Why can i smell things that are spicy, but i can’t smell other of what i call pseudo-tastes like astringent (dry or tannins) or cool (mint) or metallic? Are all these pseudo-tastes i’m grouping together just not actually related or not processed in similar ways?
Not a scientist, but, interested in these things.
I would say it’s because spicy foods have highly volatile aroma compounds. Tannin and acids aren’t as volatile. Any aroma we perceive is the result of volatile molecules, solubalized in our mucus, binding to receptor sites in our olfactory epithelium - in other words, olfaction is a chemical sense. The tannic mouthfeel of a dry red wine is (if I’m not mistaken) a result of nonvolatile acids acting mechanically on the tongue, so olfaction, a chemical sense, doesn’t come into play in that mechanical sensation of acidity. Also consider that the tannins in a red wine are in a liquid solution. Fine, dry citric acid powder will irritate the nose if you breathe in the particles, just like fine dry cayenne pepper will.

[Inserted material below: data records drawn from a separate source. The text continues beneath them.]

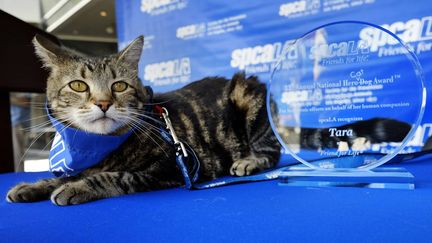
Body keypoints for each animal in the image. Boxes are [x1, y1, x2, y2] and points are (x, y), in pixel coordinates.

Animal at [7, 35, 284, 204]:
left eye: (119, 86)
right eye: (78, 85)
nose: (103, 103)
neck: (97, 146)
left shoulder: (173, 166)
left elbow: (116, 176)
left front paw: (77, 187)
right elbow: (64, 175)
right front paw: (33, 186)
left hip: (247, 94)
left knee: (272, 151)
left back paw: (249, 161)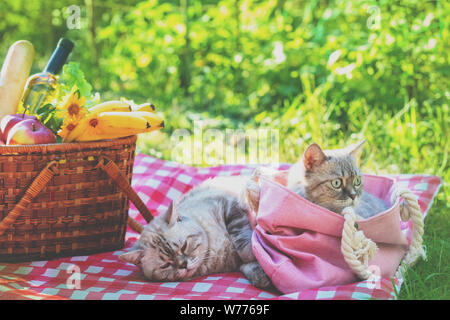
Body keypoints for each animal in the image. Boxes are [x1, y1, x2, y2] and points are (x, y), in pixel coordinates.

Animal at [118, 176, 270, 288]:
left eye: (184, 246)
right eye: (166, 265)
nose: (183, 265)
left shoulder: (229, 205)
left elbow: (242, 242)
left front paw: (253, 254)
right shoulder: (237, 263)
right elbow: (249, 266)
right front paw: (261, 277)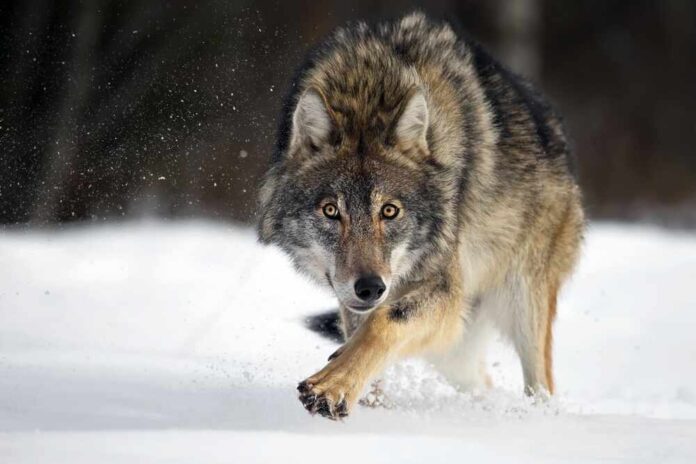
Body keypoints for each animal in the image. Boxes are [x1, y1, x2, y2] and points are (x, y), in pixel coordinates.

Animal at [257, 12, 584, 420]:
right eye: (331, 211)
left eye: (390, 211)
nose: (370, 287)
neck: (369, 88)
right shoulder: (362, 304)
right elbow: (366, 337)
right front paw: (367, 403)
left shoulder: (445, 292)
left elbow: (384, 322)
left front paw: (331, 387)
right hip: (457, 346)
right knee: (481, 382)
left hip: (521, 302)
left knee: (541, 385)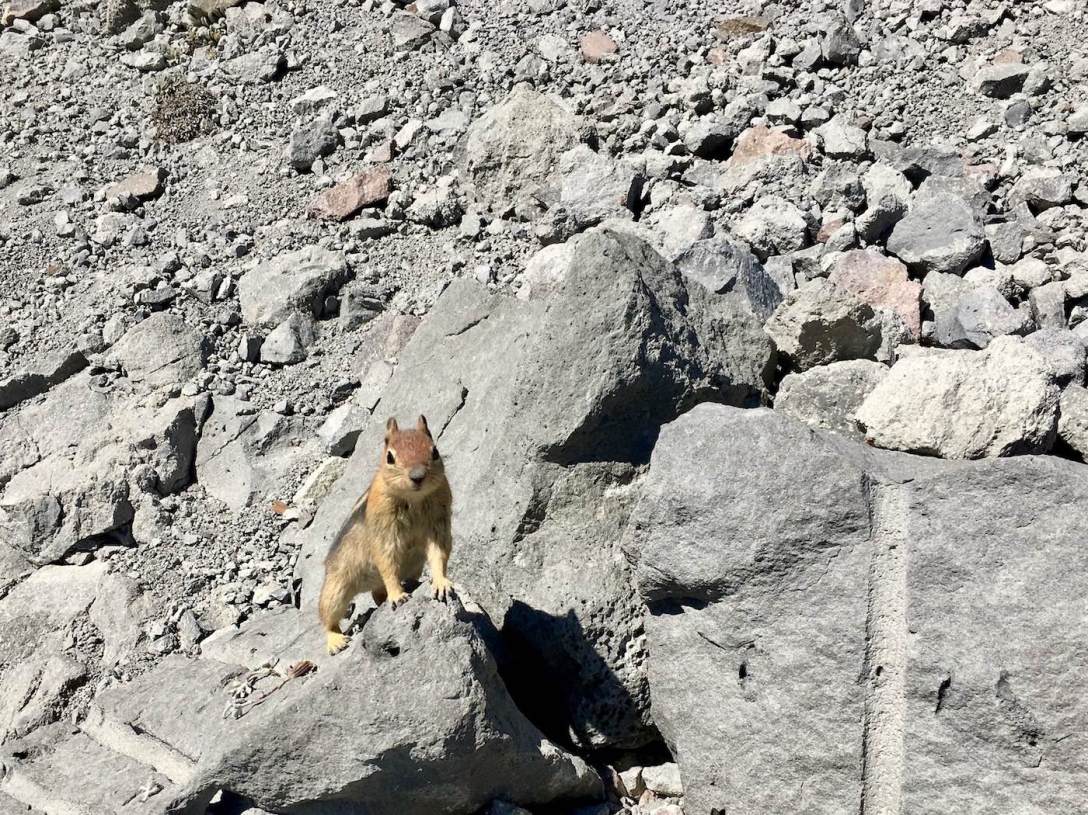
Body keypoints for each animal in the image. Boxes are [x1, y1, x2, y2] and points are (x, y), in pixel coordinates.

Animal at [318, 415, 454, 655]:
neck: (414, 500)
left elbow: (439, 553)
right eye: (390, 457)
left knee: (377, 594)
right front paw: (397, 595)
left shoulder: (439, 521)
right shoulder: (384, 531)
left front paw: (440, 582)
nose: (417, 476)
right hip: (336, 587)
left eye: (435, 451)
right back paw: (335, 640)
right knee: (328, 617)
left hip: (412, 568)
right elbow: (387, 561)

Not sure what you mean with cooling. Something like camphor is highly volatile, and gives a cooling aromatic sensation. Think eucalyptus, fisherman’s friend, vick’s vapo rub, things like that. Do those smell cooling to you?
Metals don’t have volatile aromatic compounds in them at low temperatures, but, they definitely smell like something when they’re red hot. Again, the idea here is that metals are heavy and nonvolatile, so they’re invisible to our noses at room temperature, unlike say, a freshly sliced jalapeno pepper. Out of curiosity, what tastes metallic to you?
Thanks for the answer. What tastes metallic to me is metal. Sometimes cutlery or metal mixing bowls.
Cheers.
Even 304 stainless steel will corrode slightly in the presence of strong acids or bases, and my bet is what you’re tasting are particles coming off from that thin corroded layer. Those particles aren’t volatile, so you won’t smell them, but it makes sense that you would taste them.
If you’re sensitive to metallic flavours and want to avoid them, seek out 316 stainless steel for kitchen implements and tools. 316 is more resistant to corrosion from acids and salts. It’s more expensive than 304, but it will last longer. You’ll see 316 used a lot in commercial food production, things like dairy, beer & wine, exactly because those things are acidic, and 316 is more resistant to corrosion.